Pierma a écrit :
Souligner certaines caractéristiques nationales pour en faire une monarchie héritière d'anciennes dynasties est risible.
J'ignorais que la sacrosainte modération du forum faisait dans la condescendance. C'est quelque chose que je remarque dans beaucoup de forums et autres outils de discussions entre "passionnés" d'histoire, où chacun veut juste montrer qu'il.elle a raison quitte à être désagréable. C'est d'autant plus drôle que quand on discute avec des historien.nes, des doctorant.es, on rencontre parfois des personnes antipathiques, mais presque jamais méprisantes, alors que ces personnes détiennent pourtant la légitimité nécessaire pour l'être.
Comme je l'ai indiqué plus haut, ce ne sont pas des affabulations de ma part, mais des réflexions tirées de mes propres lectures. C'est Alain Delissen, l'un des principaux spécialistes francophones de la Corée, qu en parle, dans les chapitres consacrés à la Corée de la synthèse
L'Asie orientale et méridionale aux XIXe et XXe siècles (sous la direction de H. Rotermund, PUF, 1999), p.212.
"[Le concept de Juche] procède au contraire de la curieuse potentialisation – au sens où l’entend la médecine de deux principes actifs qui renforcent l’un l’autre leurs effets – d’un marxisme-léninisme fortement teinté de maoïsme et du confucianisme tel qu’il s’est acclimaté en Corée à travers plusieurs siècles. Quelque ambiguë que soit aujourd’hui la mobilisation idéologique de ce confucianisme en Asie, il désigne ici à la fois des principes généraux de philosophie politique et sociale, des pratiques et systèmes sociaux concrets (la famille et ses métaphores en constituant le registre le plus constant) et un passé d’attitudes et d’adaptations propres à la Corée.

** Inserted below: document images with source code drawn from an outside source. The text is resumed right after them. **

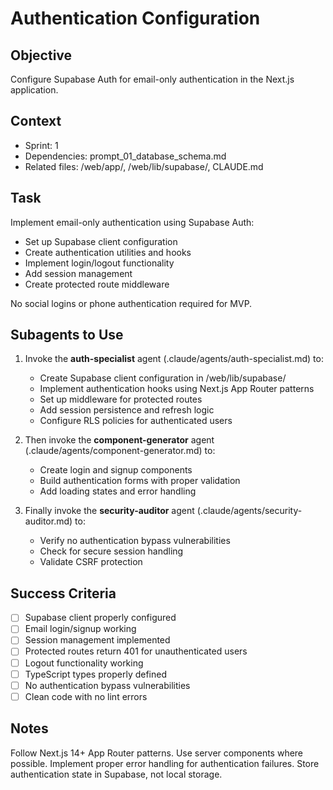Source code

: # Authentication Configuration

## Objective

Configure Supabase Auth for email-only authentication in the Next.js application.

## Context

- Sprint: 1
- Dependencies: prompt_01_database_schema.md
- Related files: /web/app/, /web/lib/supabase/, CLAUDE.md

## Task

Implement email-only authentication using Supabase Auth:

- Set up Supabase client configuration
- Create authentication utilities and hooks
- Implement login/logout functionality
- Add session management
- Create protected route middleware

No social logins or phone authentication required for MVP.

## Subagents to Use

1. Invoke the **auth-specialist** agent (.claude/agents/auth-specialist.md) to:
   - Create Supabase client configuration in /web/lib/supabase/
   - Implement authentication hooks using Next.js App Router patterns
   - Set up middleware for protected routes
   - Add session persistence and refresh logic
   - Configure RLS policies for authenticated users

2. Then invoke the **component-generator** agent (.claude/agents/component-generator.md) to:
   - Create login and signup components
   - Build authentication forms with proper validation
   - Add loading states and error handling

3. Finally invoke the **security-auditor** agent (.claude/agents/security-auditor.md) to:
   - Verify no authentication bypass vulnerabilities
   - Check for secure session handling
   - Validate CSRF protection

## Success Criteria

- [ ] Supabase client properly configured
- [ ] Email login/signup working
- [ ] Session management implemented
- [ ] Protected routes return 401 for unauthenticated users
- [ ] Logout functionality working
- [ ] TypeScript types properly defined
- [ ] No authentication bypass vulnerabilities
- [ ] Clean code with no lint errors

## Notes

Follow Next.js 14+ App Router patterns. Use server components where possible. Implement proper error handling for authentication failures. Store authentication state in Supabase, not local storage.
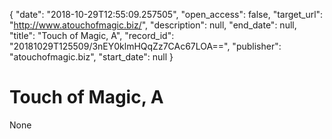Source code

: {
  "date": "2018-10-29T12:55:09.257505", 
  "open_access": false, 
  "target_url": "http://www.atouchofmagic.biz/", 
  "description": null, 
  "end_date": null, 
  "title": "Touch of Magic, A", 
  "record_id": "20181029T125509/3nEY0klmHQqZz7CAc67LOA==", 
  "publisher": "atouchofmagic.biz", 
  "start_date": null
}

# Touch of Magic, A

None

Ainsi l’idée de Juche sur le plan international peut renvoyer à l’idée d’indépendance politique et d’autonomie économique du pays par rapport à ses voisins. Elle peut être assez réaliste cependant pour entretenir des liens avec les pays frères au nom d’un Juche du monde socialiste. Elle n’est pas sans rappeler, pourtant, les cinq siècles de fermeture du « Royaume ermite ». De même, l’investissement de Kim Ilsǒng ou de son fils Kim Chǒngil (n. 1942) dans le ressassement infini de leur philosophie orthodoxe et monolithique (yuil sasang) en charge des âmes de la nation n’est pas sans rappeler la figure paternelle-paternaliste des sages rois confucianistes du passé. Ainsi, lorsque l’un et l’autre visitent rizières et usines pour donner l’exemple, ils s’inspirent autant des formules du maoïsme que des précédents du grand roi Sejong (xve siècle) inspectant ses fonderies. Il n’est jusqu’au système du pouvoir central, du Parti des travailleurs, de la Nomenklatura et de ses cercles qui ne puisse résonner aussi avec la famille royale, la classe lettrée, l’antique bureaucratie et ses purges du Chosǒn (nom qu’a repris le Nord). Enfin, outre la valorisation éthique de la vertueuse frugalité ou de l’honnête pauvreté pour tous, le Juche implique la mobilisation individuelle de chacun. Elle fait écho aux principes fondamentaux du confucianisme qui subordonnent « la paix sous le ciel » à l’ « exercice constant de soi ». Il resterait sans doute à établir plus précisément par la philosophie sociopolitique ce qui rend ainsi possibles les affinités électives idéologiques du confucianisme et du marxisme-léninisme (Bruce Cumings propose la médiation théorique du concept de corporatisme)."
Dans le paragraphe suivant, il précise que cette grille de lecture ne doit pas faire oublier le caractère totalitaire et violent du régime et l'inspiration staliniste/maoiste de Kim Il Song, les purges, l'autocritique et les camps de travail. Il n'empêche que ce qui est précisément "risible", pour reprendre ce type de vocabulaire que pourtant je me refuse d'ordinaire à utiliser, c'est de nier l'essence monarchique du pouvoir en Corée du Nord, ou encore de penser que les vingt années de formation superficielle au marxisme dans sa version stalinienne et maoïste ont eu plus d'influence sur Kim Il Song que les 2000 ans de confucianisme ou les plus de 500 ans de tradition monarchique qui ont façonné la Corée. Imaginer que le confucianisme n'a eu qu'une influence limitée sur les Kim (comme sur le maoïsme d'ailleurs) relève de l'européocentrisme pur et simple. Mais je suis sûr que Pierma a de très bonnes raisons et des sources parfaitement fiables pour affirmer que les conclusions d'Alain Delissen sont risibles.
Je vous laisse débattre entre individus sûrs de leur fait au point d'en être désagréables et individus capables de les supporter : ce n'est plus mon cas.